Abstract Neuronal oscillations in the gamma frequency range play an important role in stimulus processing in the brain. The frequency of these oscillations can vary widely between participants and is strongly genetically determined, but the cause of this variability is not understood. Previous studies have reported correlations between individual differences in gamma frequency and the concentration of the inhibitory neurotransmitter, gamma‐aminobutyric acid (GABA), as well as with age and primary visual cortex (V1) area and thickness. This study assessed the relationships between all of these variables in the same group of participants. There were no significant correlations between gamma frequency and GABA+ concentration, V1 area or V1 thickness, although the relationship with GABA+/Cr approached significance.

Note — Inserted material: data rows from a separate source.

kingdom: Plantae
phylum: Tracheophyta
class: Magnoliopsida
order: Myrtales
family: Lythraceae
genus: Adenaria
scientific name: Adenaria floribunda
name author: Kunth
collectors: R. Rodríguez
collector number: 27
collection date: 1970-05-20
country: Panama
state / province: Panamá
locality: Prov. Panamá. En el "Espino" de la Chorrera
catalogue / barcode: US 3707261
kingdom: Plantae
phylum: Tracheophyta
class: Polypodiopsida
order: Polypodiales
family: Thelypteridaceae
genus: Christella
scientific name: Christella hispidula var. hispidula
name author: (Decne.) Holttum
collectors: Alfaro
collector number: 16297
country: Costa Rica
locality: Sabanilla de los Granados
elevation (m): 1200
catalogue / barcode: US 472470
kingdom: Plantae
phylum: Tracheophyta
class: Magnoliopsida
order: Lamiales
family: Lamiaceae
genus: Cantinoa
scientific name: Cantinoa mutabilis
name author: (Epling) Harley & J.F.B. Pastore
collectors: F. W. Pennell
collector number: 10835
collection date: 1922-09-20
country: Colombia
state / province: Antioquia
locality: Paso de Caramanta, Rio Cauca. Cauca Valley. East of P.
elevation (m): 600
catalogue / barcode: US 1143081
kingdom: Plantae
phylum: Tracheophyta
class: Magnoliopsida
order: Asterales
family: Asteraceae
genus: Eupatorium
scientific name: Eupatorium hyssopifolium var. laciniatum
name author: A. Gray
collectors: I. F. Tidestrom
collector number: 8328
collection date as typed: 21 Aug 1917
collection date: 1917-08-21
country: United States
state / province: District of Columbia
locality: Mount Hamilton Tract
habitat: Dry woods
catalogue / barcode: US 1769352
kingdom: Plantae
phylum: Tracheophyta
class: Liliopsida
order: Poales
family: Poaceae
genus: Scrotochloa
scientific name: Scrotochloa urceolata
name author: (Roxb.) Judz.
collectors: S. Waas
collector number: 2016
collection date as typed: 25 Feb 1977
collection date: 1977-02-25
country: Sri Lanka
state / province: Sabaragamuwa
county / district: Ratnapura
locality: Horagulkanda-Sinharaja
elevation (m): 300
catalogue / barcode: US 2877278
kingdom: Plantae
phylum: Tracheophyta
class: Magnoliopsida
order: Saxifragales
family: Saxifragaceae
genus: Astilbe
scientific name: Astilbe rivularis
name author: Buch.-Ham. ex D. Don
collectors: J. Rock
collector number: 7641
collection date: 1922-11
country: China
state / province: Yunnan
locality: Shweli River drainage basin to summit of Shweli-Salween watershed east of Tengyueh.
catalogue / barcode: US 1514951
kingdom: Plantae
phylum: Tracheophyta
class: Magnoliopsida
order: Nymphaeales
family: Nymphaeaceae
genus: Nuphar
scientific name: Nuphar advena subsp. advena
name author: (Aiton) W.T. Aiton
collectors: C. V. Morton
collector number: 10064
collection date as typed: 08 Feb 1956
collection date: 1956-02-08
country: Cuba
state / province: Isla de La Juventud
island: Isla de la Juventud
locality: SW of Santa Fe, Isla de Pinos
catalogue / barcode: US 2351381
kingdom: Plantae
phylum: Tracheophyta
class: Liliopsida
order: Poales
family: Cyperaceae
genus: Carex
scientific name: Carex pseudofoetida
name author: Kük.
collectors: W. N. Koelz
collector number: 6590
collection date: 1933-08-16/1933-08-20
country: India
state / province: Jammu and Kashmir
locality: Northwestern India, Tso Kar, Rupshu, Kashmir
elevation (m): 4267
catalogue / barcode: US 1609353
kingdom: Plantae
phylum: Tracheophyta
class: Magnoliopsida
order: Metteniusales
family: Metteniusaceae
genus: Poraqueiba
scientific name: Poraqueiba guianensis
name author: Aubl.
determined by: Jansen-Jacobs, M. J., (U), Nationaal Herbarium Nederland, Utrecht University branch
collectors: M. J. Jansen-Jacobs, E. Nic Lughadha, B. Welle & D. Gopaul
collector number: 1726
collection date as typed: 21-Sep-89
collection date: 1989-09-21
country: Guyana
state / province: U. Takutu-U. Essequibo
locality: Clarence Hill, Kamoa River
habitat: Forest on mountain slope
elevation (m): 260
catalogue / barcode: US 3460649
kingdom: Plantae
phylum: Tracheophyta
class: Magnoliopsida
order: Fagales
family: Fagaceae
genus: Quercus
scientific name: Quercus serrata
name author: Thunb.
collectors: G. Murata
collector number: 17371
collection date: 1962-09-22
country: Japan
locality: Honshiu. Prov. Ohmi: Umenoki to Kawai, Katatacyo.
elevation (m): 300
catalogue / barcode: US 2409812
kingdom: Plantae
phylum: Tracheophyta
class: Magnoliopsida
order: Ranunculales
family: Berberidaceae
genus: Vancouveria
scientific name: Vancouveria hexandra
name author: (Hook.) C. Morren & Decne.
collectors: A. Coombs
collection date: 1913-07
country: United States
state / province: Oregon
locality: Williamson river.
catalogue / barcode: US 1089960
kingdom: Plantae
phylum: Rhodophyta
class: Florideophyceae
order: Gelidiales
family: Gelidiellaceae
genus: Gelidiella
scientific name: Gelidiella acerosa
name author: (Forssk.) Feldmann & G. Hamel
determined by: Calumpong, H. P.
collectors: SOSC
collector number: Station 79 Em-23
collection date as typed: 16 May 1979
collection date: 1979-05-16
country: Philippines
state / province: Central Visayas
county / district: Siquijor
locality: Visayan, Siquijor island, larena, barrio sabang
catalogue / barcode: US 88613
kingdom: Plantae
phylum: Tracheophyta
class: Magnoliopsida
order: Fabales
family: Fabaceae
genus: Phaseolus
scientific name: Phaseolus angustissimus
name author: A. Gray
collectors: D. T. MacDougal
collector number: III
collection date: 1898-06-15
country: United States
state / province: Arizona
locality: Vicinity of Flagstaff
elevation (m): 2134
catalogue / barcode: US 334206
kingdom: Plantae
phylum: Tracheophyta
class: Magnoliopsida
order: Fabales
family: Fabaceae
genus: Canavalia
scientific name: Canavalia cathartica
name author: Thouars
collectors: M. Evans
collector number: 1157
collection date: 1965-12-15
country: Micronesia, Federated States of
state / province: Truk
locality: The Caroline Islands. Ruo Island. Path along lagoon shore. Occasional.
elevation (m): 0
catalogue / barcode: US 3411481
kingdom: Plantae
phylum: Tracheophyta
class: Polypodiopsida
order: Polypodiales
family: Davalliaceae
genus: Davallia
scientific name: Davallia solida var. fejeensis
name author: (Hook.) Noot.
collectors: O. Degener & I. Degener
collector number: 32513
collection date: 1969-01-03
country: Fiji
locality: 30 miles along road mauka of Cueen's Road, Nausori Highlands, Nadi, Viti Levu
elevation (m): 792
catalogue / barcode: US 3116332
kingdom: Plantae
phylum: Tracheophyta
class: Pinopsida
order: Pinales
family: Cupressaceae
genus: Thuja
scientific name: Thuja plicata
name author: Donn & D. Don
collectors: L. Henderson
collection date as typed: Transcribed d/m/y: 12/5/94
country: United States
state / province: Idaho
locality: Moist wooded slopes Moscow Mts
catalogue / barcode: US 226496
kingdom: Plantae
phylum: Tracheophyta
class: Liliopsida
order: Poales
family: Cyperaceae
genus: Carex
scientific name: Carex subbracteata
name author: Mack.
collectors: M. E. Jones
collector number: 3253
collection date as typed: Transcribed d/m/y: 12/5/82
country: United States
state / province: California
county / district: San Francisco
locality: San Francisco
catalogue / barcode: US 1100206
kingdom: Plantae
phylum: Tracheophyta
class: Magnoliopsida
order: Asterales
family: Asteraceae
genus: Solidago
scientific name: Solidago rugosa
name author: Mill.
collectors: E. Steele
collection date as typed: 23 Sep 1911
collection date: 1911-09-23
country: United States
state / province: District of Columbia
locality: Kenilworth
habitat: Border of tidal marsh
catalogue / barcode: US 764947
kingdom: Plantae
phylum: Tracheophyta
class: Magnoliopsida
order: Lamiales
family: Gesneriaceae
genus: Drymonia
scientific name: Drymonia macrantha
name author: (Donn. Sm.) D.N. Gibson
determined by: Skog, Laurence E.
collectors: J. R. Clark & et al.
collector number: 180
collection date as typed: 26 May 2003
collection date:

Considering age as a covariate further reduced the strength of all correlations and, in an additional dataset with a larger age range, gamma frequency was strongly inversely correlated with age but not V1 thickness or area, suggesting that age modulates gamma frequency via an additional, as yet unknown, mechanism. Consistent with other recent studies, these findings do not demonstrate a clear relationship between gamma frequency and GABA+ concentration. Further investigation of additional variables and the interactions between them will be necessary in order to more accurately determine predictors of the frequency of gamma oscillations.